Daniel I don’t know. I don’t think so. Because all, all life involves risk. And obviously some things take a lot more risk than others.

jobs like the military police, fire, those are all jobs that we need or what keeps the world running? It keeps the world safe and and helping other people. There’s no reason that that somebody else should have to do that job and take on that risk in out myself. And so, you know, in a heartbeat, I’d. I’d do it all over again.

Monique Everything that you say makes sense, and it’s brave. Did it take you something to get to that point?

Daniel I’m just blown away by the beauty of of the things I get to see now. And, and people that all enjoy it with it, sometimes they’ll be like, well, yeah, that’s beautiful, that’s neat. And I’m just like blown away. And that is because of the expanded perspective that I’ve had now.
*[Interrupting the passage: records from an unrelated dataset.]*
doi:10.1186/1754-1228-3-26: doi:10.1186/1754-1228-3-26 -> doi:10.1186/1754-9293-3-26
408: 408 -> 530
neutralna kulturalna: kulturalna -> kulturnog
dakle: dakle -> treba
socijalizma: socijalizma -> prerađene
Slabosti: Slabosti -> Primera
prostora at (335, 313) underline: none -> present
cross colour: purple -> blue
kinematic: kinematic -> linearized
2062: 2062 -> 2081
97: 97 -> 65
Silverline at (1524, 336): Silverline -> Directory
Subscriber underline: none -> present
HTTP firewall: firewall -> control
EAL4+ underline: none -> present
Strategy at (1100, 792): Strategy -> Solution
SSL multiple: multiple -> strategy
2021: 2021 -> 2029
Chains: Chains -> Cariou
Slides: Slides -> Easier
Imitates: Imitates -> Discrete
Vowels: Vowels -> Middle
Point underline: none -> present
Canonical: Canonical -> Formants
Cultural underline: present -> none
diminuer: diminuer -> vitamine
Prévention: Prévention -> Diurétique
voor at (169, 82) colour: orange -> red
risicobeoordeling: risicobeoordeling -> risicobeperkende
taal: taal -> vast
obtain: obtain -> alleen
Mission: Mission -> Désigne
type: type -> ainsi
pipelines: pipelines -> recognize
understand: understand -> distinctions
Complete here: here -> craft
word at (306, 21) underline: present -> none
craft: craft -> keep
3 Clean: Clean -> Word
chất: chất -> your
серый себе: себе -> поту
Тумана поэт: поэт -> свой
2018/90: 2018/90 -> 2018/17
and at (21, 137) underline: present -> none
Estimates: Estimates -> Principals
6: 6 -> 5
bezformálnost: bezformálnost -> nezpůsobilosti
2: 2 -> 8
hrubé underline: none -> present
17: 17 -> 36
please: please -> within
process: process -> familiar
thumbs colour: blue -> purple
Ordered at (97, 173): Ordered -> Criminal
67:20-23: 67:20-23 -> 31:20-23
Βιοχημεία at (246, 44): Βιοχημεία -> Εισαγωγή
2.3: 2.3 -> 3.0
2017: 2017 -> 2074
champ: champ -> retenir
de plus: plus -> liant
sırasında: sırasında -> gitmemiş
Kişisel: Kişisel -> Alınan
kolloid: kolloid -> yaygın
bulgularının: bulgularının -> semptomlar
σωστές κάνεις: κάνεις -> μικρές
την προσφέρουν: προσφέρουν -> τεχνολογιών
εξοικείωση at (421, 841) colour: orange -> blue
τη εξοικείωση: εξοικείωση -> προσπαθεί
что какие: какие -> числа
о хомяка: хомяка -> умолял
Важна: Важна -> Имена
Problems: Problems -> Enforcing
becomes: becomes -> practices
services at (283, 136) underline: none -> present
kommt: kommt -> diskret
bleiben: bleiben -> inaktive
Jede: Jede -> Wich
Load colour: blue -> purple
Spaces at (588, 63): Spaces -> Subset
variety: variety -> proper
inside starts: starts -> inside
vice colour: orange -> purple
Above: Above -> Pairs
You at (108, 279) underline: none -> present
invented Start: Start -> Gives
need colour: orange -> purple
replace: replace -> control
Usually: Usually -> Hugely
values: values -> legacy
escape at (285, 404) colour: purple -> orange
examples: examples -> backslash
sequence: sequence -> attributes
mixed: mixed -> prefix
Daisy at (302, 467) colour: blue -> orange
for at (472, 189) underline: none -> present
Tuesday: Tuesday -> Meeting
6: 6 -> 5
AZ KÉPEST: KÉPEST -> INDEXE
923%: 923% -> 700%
realizing how short life is and really understanding how I went to live it out and how to appreciate every moment. And I hopefully have, you know, decades left in front of me to go. But at 25, I get to learn that perspective that most people don’t learn till it’s too late. I am so grateful for that. And I get to live a life where I’m truly, truly, like, high on life every single day.

AFTER DANIEL ESCAPED THE FLAMES NINE YEARS AGO,

ANOTHER FIREFIGHTER BLOCKED HIM FROM A MIRROR…

MERCIFULLY DELAYING HIS TRUTH.

BUT NOW, DANIEL CAN LOOK IT IN THE FACE.

AND IT’S BEAUTIFUL.

Monique When you look at yourself in the mirror. Now, what do you see?

Daniel I see a person that that has a heck of a lot of stories to tell and has really stories written all over them. People have asked me a lot of times, would you ever get tattoos? And I’d say, yeah, maybe my arms are like are covered in tattoos. These are tattoos that were, you know, given to me by just life. And so, when I look in the mirror, I think of somebody that has a lot of stories to share and, and and and making it my goal to help share some of those stories because I, I do think, or at least I hope, that some of my outlooks will help somebody else.

Daniel I appreciate you give me a platform to share the story and ask some great questions and and enjoy talking with you.

Monique Believe me, the joy was all mine. Thank you so much.